EXERCISE DIRECTIONS: In each of the records below, substitute "雑貨店" for "100円ショップ" and reproduce the lines with no other changes.

EXERCISE DATA:
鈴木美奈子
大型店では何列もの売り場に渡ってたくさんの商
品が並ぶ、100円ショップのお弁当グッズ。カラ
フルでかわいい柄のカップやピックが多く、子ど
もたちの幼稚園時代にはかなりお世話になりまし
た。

TASK ANSWER:
鈴木美奈子
大型店では何列もの売り場に渡ってたくさんの商
品が並ぶ、雑貨店のお弁当グッズ。カラ
フルでかわいい柄のカップやピックが多く、子ど
もたちの幼稚園時代にはかなりお世話になりまし
た。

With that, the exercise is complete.